Data to examine
|---|

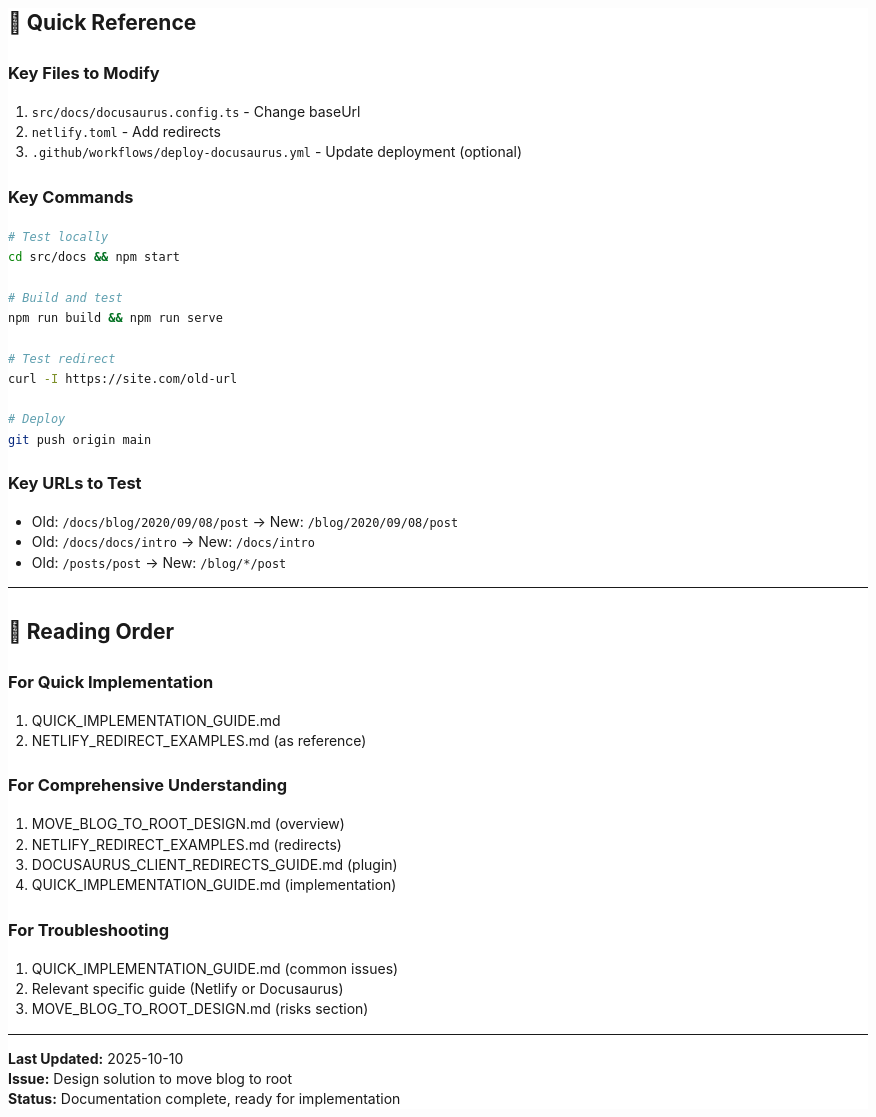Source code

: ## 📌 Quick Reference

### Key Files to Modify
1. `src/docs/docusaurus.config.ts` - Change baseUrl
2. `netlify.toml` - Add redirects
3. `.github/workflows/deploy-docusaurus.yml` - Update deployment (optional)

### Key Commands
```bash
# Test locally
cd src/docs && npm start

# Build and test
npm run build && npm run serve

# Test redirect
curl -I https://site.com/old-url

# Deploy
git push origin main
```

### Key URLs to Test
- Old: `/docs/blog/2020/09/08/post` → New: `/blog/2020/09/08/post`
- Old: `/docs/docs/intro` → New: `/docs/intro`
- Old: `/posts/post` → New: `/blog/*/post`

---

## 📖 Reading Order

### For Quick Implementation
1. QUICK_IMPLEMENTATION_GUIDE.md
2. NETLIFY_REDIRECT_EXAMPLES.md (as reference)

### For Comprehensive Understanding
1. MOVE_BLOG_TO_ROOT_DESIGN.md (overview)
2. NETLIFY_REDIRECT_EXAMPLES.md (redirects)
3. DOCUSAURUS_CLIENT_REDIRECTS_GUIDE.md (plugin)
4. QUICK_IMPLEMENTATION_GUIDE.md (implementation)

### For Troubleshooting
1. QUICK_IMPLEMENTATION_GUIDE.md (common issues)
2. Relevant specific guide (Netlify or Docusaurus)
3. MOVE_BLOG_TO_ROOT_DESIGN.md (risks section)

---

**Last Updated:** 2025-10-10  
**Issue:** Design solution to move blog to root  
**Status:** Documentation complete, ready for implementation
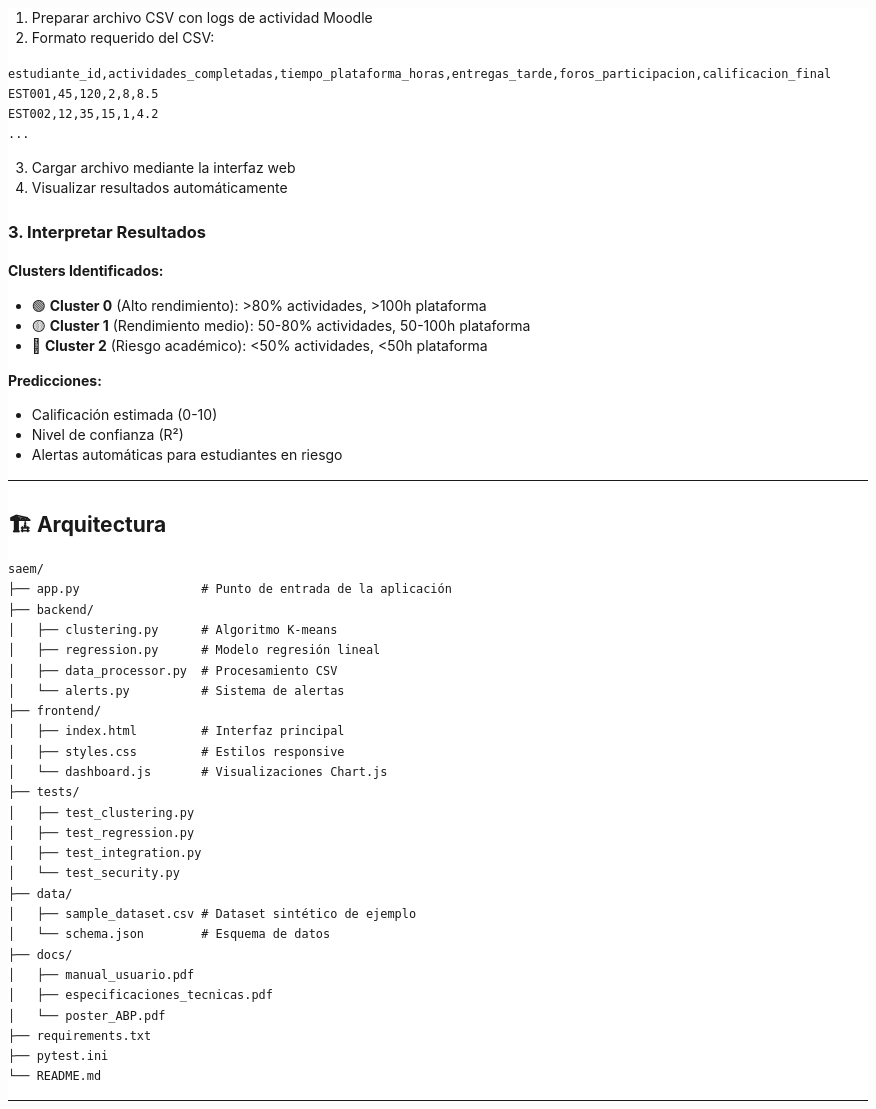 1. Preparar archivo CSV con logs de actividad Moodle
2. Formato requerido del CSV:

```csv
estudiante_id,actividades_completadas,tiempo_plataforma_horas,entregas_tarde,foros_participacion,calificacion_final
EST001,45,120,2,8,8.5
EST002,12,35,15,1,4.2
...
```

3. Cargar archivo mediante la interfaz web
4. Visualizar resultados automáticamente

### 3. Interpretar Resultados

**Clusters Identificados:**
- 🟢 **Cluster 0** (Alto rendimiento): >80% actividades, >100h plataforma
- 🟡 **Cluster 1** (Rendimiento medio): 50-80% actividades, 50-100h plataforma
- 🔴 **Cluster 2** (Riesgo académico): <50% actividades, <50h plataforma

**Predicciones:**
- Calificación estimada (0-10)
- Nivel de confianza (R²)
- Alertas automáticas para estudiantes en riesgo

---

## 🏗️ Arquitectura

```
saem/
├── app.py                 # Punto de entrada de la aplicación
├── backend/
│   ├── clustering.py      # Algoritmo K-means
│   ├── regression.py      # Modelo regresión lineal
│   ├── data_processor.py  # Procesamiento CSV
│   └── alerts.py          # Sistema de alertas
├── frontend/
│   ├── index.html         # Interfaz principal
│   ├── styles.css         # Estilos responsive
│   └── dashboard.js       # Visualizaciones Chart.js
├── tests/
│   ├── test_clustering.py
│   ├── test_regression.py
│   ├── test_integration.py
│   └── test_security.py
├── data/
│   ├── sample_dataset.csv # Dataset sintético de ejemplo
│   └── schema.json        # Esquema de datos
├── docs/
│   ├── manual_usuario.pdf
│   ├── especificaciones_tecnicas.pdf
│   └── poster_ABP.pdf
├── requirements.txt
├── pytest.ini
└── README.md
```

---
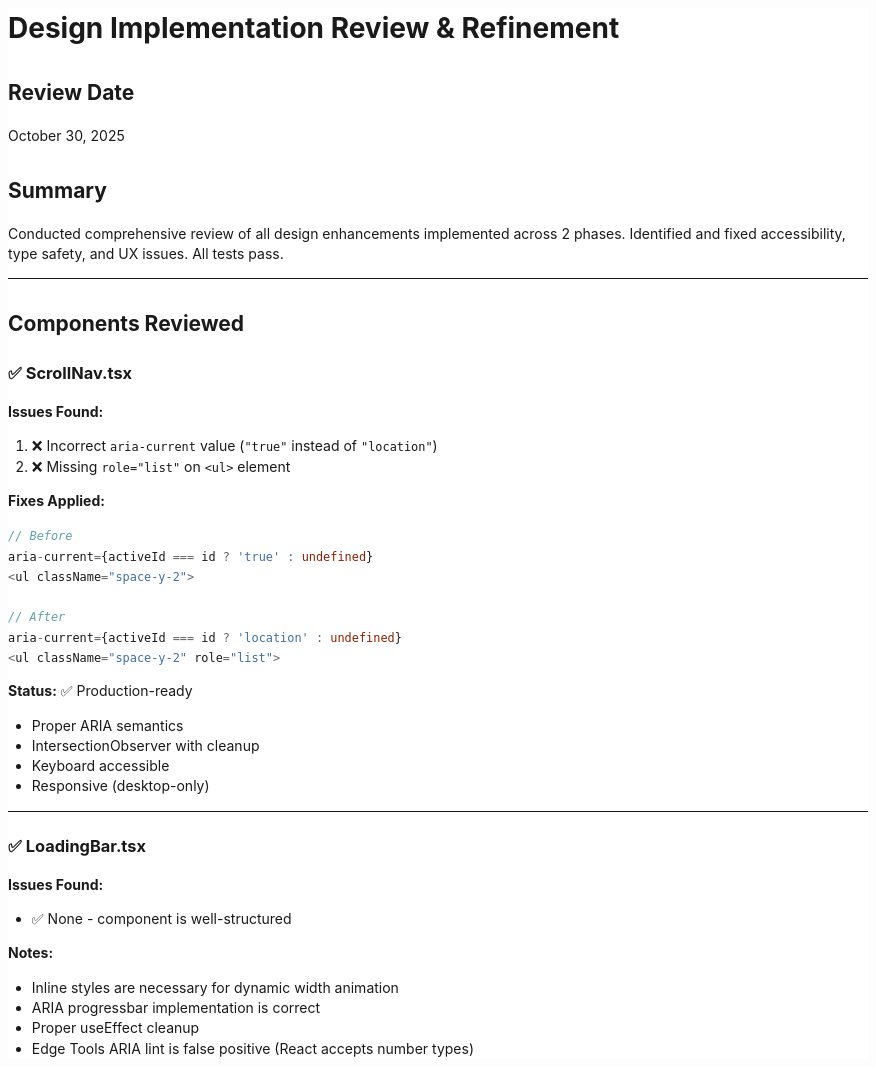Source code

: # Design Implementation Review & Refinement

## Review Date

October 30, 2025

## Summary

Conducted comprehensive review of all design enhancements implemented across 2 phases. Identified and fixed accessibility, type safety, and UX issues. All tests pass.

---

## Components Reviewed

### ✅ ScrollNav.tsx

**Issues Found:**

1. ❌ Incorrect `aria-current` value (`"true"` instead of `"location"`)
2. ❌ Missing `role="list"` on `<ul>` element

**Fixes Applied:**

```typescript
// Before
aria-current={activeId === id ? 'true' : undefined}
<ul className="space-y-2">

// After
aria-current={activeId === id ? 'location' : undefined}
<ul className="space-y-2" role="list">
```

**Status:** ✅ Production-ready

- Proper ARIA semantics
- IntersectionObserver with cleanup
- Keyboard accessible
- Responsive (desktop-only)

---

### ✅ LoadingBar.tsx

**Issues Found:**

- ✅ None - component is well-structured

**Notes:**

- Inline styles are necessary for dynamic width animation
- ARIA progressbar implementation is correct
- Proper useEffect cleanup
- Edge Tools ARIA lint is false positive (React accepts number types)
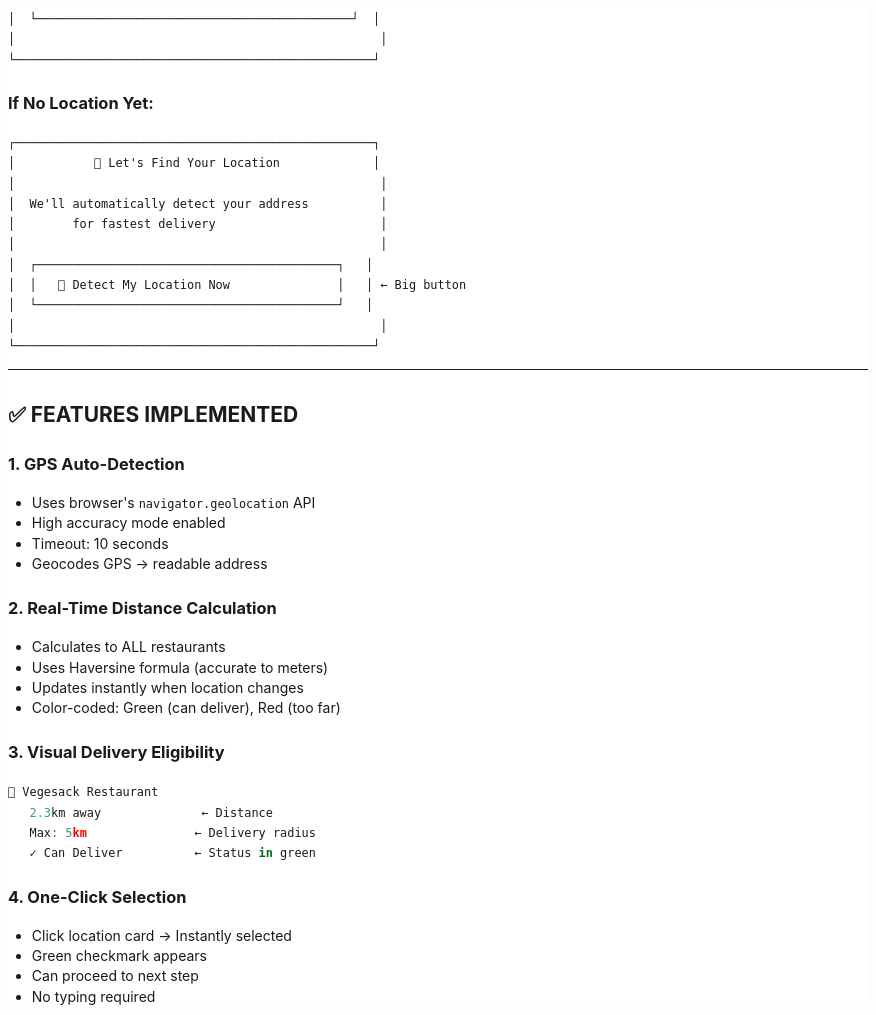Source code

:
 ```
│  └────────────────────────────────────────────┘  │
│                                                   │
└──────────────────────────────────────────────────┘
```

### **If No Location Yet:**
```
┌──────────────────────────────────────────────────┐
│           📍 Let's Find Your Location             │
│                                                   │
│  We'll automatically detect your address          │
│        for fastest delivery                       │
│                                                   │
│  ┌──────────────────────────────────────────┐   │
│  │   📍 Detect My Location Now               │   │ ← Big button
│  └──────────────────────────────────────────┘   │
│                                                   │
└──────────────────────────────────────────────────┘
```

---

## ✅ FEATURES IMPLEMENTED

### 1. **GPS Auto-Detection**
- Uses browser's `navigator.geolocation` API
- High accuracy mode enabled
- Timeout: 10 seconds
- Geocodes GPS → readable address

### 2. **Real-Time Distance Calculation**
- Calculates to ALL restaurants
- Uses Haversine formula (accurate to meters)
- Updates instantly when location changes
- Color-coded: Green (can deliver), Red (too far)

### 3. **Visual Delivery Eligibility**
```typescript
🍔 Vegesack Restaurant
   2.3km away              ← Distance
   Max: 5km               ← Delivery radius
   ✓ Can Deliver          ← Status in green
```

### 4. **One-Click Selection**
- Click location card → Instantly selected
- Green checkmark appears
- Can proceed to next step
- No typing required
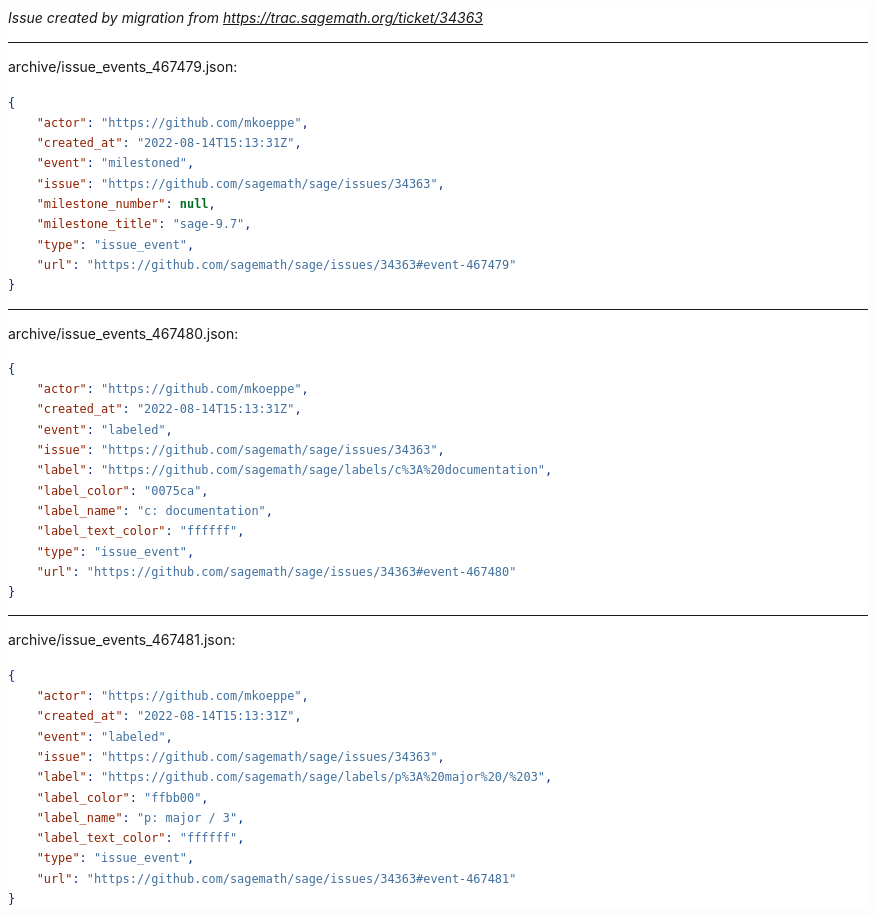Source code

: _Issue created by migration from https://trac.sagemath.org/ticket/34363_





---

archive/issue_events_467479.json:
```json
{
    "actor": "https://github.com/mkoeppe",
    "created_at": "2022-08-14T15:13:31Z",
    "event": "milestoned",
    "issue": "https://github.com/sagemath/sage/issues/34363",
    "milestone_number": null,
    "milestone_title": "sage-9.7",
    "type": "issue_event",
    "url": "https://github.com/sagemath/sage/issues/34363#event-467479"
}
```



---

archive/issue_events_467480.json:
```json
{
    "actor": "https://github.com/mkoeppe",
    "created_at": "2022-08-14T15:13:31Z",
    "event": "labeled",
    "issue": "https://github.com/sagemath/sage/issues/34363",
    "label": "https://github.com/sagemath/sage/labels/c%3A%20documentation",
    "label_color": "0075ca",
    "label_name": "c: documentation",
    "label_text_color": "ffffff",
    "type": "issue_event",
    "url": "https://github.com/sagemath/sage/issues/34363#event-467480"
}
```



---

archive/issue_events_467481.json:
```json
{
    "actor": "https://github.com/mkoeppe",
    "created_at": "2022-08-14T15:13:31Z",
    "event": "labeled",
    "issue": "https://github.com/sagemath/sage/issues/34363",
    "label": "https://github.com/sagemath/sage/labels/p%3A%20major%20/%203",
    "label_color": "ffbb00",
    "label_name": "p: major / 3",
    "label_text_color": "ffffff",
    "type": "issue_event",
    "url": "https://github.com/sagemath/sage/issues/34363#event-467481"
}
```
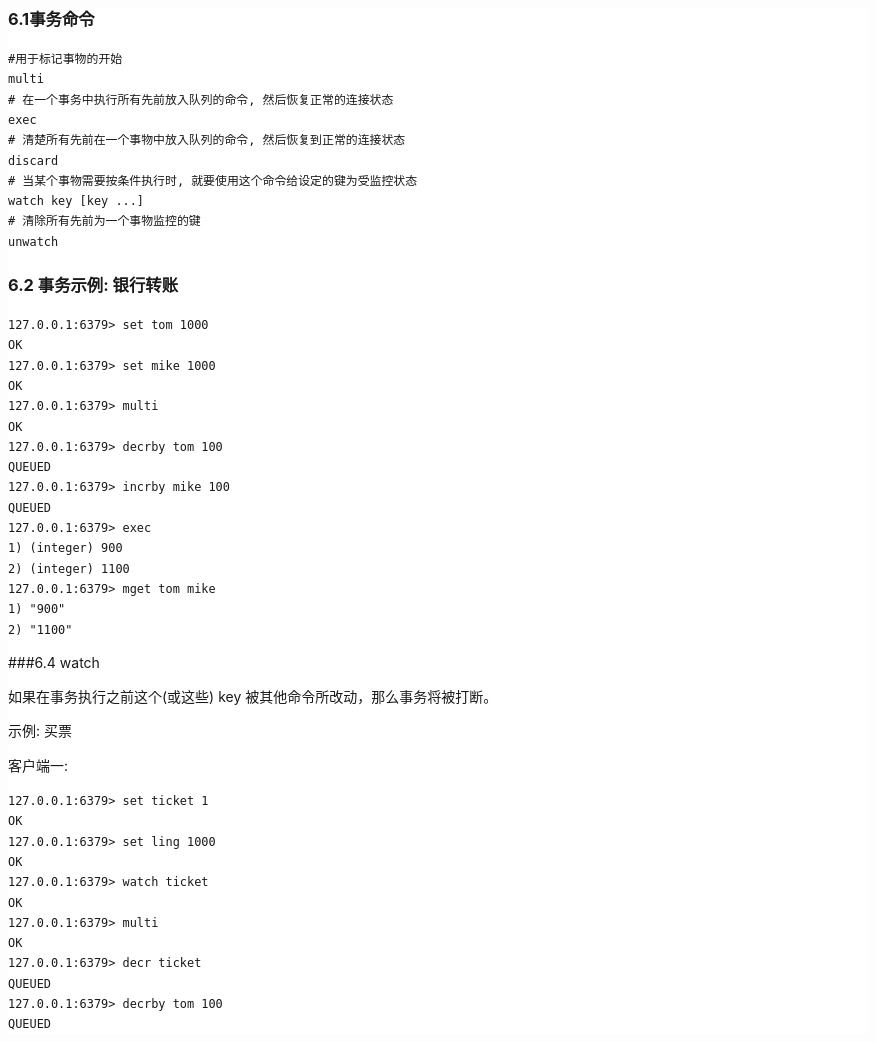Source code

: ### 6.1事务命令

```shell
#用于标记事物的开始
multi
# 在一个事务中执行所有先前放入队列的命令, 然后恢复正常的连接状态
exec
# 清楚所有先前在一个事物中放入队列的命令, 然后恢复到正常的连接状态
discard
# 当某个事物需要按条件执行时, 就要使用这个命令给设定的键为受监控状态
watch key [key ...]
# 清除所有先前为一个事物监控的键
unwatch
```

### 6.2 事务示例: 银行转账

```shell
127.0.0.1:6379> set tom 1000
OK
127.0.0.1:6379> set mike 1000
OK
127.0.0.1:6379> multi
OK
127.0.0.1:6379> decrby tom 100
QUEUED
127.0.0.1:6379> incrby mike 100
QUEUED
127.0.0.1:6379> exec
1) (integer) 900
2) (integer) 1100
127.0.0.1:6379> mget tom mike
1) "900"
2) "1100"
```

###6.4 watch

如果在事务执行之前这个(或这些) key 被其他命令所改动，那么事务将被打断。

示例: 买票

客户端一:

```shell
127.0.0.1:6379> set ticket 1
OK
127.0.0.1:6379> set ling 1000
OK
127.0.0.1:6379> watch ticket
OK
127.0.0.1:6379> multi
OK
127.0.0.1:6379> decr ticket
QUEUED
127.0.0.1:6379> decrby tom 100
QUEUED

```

|---|

What the task asks
Your answer must be the exact lines of the records from the first one through the line containing "2. NETLIFY_REDIRECT_EXAMPLES.md (redirects)", with no pictures in it.

Response
Source code

: ## 📌 Quick Reference

### Key Files to Modify
1. `src/docs/docusaurus.config.ts` - Change baseUrl
2. `netlify.toml` - Add redirects
3. `.github/workflows/deploy-docusaurus.yml` - Update deployment (optional)

### Key Commands
```bash
# Test locally
cd src/docs && npm start

# Build and test
npm run build && npm run serve

# Test redirect
curl -I https://site.com/old-url

# Deploy
git push origin main
```

### Key URLs to Test
- Old: `/docs/blog/2020/09/08/post` → New: `/blog/2020/09/08/post`
- Old: `/docs/docs/intro` → New: `/docs/intro`
- Old: `/posts/post` → New: `/blog/*/post`

---

## 📖 Reading Order

### For Quick Implementation
1. QUICK_IMPLEMENTATION_GUIDE.md
2. NETLIFY_REDIRECT_EXAMPLES.md (as reference)

### For Comprehensive Understanding
1. MOVE_BLOG_TO_ROOT_DESIGN.md (overview)
2. NETLIFY_REDIRECT_EXAMPLES.md (redirects)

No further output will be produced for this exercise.